■ ACTIVITY ■
Would you reproduce the entries that follow exactly as they appear?

■ EXTRACTED MATERIAL ■
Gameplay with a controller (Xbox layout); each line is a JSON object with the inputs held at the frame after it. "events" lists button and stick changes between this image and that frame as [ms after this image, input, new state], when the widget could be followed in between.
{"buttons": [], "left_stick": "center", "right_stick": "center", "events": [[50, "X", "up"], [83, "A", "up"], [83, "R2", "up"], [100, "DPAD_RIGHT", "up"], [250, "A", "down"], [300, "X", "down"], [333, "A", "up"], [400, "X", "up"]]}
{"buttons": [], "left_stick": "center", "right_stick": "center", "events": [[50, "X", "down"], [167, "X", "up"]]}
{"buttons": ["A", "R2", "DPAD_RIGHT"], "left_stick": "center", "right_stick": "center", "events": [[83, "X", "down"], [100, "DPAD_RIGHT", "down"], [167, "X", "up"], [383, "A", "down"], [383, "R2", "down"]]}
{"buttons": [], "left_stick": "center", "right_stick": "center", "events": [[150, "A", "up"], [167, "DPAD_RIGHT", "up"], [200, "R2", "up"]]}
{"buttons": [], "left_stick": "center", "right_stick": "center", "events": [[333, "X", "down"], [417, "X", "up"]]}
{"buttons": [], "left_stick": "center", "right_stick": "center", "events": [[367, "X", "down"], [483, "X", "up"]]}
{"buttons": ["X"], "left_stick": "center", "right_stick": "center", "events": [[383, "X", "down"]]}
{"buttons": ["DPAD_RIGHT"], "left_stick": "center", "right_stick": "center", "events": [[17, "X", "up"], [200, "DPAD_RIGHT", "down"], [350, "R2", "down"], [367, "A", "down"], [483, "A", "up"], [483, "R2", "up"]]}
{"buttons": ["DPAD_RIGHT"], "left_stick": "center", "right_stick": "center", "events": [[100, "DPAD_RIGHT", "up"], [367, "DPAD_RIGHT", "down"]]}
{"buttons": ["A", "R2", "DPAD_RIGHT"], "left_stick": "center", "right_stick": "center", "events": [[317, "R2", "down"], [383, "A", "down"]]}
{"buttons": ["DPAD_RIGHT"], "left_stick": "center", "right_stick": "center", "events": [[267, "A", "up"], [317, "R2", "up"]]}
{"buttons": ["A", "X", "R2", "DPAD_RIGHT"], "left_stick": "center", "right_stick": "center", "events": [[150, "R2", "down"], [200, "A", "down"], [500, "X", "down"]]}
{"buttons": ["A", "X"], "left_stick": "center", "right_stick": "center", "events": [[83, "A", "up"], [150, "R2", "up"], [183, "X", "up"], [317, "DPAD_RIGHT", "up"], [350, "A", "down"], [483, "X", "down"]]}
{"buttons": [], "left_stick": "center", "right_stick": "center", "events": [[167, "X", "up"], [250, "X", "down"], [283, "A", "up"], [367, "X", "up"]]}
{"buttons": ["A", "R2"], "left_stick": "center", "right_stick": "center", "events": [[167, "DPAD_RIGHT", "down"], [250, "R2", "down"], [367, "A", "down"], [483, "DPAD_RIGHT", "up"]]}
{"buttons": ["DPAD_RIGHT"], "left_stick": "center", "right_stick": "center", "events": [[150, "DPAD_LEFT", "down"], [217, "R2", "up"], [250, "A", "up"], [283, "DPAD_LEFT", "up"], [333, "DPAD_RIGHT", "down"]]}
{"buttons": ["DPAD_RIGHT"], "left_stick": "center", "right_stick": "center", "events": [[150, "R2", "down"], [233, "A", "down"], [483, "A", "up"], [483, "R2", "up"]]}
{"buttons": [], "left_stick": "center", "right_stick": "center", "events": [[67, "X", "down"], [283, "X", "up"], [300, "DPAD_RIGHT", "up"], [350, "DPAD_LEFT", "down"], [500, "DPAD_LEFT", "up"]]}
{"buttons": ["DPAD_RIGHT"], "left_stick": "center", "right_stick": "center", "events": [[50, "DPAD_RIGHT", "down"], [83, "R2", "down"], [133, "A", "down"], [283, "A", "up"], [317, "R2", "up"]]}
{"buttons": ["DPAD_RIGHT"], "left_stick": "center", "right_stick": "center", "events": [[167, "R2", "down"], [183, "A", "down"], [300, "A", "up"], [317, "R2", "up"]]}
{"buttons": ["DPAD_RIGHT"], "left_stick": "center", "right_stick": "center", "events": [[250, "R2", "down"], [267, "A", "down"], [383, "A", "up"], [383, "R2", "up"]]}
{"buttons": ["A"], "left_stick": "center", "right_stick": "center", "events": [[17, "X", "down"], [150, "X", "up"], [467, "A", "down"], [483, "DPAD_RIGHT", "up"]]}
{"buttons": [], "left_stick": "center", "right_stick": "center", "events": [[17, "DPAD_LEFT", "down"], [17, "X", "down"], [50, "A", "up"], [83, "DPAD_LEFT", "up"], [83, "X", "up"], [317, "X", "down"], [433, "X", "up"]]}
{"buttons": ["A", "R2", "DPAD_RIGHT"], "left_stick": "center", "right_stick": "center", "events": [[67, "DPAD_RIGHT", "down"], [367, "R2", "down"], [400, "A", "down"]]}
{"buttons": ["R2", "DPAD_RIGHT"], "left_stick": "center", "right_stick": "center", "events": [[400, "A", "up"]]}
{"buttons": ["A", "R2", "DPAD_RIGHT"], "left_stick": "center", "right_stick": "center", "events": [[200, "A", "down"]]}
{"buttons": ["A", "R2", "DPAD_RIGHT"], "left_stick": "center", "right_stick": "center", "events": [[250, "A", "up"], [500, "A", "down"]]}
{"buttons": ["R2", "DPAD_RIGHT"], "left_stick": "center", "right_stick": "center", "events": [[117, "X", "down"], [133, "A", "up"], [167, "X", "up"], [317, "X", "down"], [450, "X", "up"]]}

■ YOUR RESPONSE ■
Gameplay with a controller (Xbox layout); each line is a JSON object with the inputs held at the frame after it. "events" lists button and stick changes between this image and that frame as [ms after this image, input, new state], when the widget could be followed in between.
{"buttons": [], "left_stick": "center", "right_stick": "center", "events": [[50, "X", "up"], [83, "A", "up"], [83, "R2", "up"], [100, "DPAD_RIGHT", "up"], [250, "A", "down"], [300, "X", "down"], [333, "A", "up"], [400, "X", "up"]]}
{"buttons": [], "left_stick": "center", "right_stick": "center", "events": [[50, "X", "down"], [167, "X", "up"]]}
{"buttons": ["A", "R2", "DPAD_RIGHT"], "left_stick": "center", "right_stick": "center", "events": [[83, "X", "down"], [100, "DPAD_RIGHT", "down"], [167, "X", "up"], [383, "A", "down"], [383, "R2", "down"]]}
{"buttons": [], "left_stick": "center", "right_stick": "center", "events": [[150, "A", "up"], [167, "DPAD_RIGHT", "up"], [200, "R2", "up"]]}
{"buttons": [], "left_stick": "center", "right_stick": "center", "events": [[333, "X", "down"], [417, "X", "up"]]}
{"buttons": [], "left_stick": "center", "right_stick": "center", "events": [[367, "X", "down"], [483, "X", "up"]]}
{"buttons": ["X"], "left_stick": "center", "right_stick": "center", "events": [[383, "X", "down"]]}
{"buttons": ["DPAD_RIGHT"], "left_stick": "center", "right_stick": "center", "events": [[17, "X", "up"], [200, "DPAD_RIGHT", "down"], [350, "R2", "down"], [367, "A", "down"], [483, "A", "up"], [483, "R2", "up"]]}
{"buttons": ["DPAD_RIGHT"], "left_stick": "center", "right_stick": "center", "events": [[100, "DPAD_RIGHT", "up"], [367, "DPAD_RIGHT", "down"]]}
{"buttons": ["A", "R2", "DPAD_RIGHT"], "left_stick": "center", "right_stick": "center", "events": [[317, "R2", "down"], [383, "A", "down"]]}
{"buttons": ["DPAD_RIGHT"], "left_stick": "center", "right_stick": "center", "events": [[267, "A", "up"], [317, "R2", "up"]]}
{"buttons": ["A", "X", "R2", "DPAD_RIGHT"], "left_stick": "center", "right_stick": "center", "events": [[150, "R2", "down"], [200, "A", "down"], [500, "X", "down"]]}
{"buttons": ["A", "X"], "left_stick": "center", "right_stick": "center", "events": [[83, "A", "up"], [150, "R2", "up"], [183, "X", "up"], [317, "DPAD_RIGHT", "up"], [350, "A", "down"], [483, "X", "down"]]}
{"buttons": [], "left_stick": "center", "right_stick": "center", "events": [[167, "X", "up"], [250, "X", "down"], [283, "A", "up"], [367, "X", "up"]]}
{"buttons": ["A", "R2"], "left_stick": "center", "right_stick": "center", "events": [[167, "DPAD_RIGHT", "down"], [250, "R2", "down"], [367, "A", "down"], [483, "DPAD_RIGHT", "up"]]}
{"buttons": ["DPAD_RIGHT"], "left_stick": "center", "right_stick": "center", "events": [[150, "DPAD_LEFT", "down"], [217, "R2", "up"], [250, "A", "up"], [283, "DPAD_LEFT", "up"], [333, "DPAD_RIGHT", "down"]]}
{"buttons": ["DPAD_RIGHT"], "left_stick": "center", "right_stick": "center", "events": [[150, "R2", "down"], [233, "A", "down"], [483, "A", "up"], [483, "R2", "up"]]}
{"buttons": [], "left_stick": "center", "right_stick": "center", "events": [[67, "X", "down"], [283, "X", "up"], [300, "DPAD_RIGHT", "up"], [350, "DPAD_LEFT", "down"], [500, "DPAD_LEFT", "up"]]}
{"buttons": ["DPAD_RIGHT"], "left_stick": "center", "right_stick": "center", "events": [[50, "DPAD_RIGHT", "down"], [83, "R2", "down"], [133, "A", "down"], [283, "A", "up"], [317, "R2", "up"]]}
{"buttons": ["DPAD_RIGHT"], "left_stick": "center", "right_stick": "center", "events": [[167, "R2", "down"], [183, "A", "down"], [300, "A", "up"], [317, "R2", "up"]]}
{"buttons": ["DPAD_RIGHT"], "left_stick": "center", "right_stick": "center", "events": [[250, "R2", "down"], [267, "A", "down"], [383, "A", "up"], [383, "R2", "up"]]}
{"buttons": ["A"], "left_stick": "center", "right_stick": "center", "events": [[17, "X", "down"], [150, "X", "up"], [467, "A", "down"], [483, "DPAD_RIGHT", "up"]]}
{"buttons": [], "left_stick": "center", "right_stick": "center", "events": [[17, "DPAD_LEFT", "down"], [17, "X", "down"], [50, "A", "up"], [83, "DPAD_LEFT", "up"], [83, "X", "up"], [317, "X", "down"], [433, "X", "up"]]}
{"buttons": ["A", "R2", "DPAD_RIGHT"], "left_stick": "center", "right_stick": "center", "events": [[67, "DPAD_RIGHT", "down"], [367, "R2", "down"], [400, "A", "down"]]}
{"buttons": ["R2", "DPAD_RIGHT"], "left_stick": "center", "right_stick": "center", "events": [[400, "A", "up"]]}
{"buttons": ["A", "R2", "DPAD_RIGHT"], "left_stick": "center", "right_stick": "center", "events": [[200, "A", "down"]]}
{"buttons": ["A", "R2", "DPAD_RIGHT"], "left_stick": "center", "right_stick": "center", "events": [[250, "A", "up"], [500, "A", "down"]]}
{"buttons": ["R2", "DPAD_RIGHT"], "left_stick": "center", "right_stick": "center", "events": [[117, "X", "down"], [133, "A", "up"], [167, "X", "up"], [317, "X", "down"], [450, "X", "up"]]}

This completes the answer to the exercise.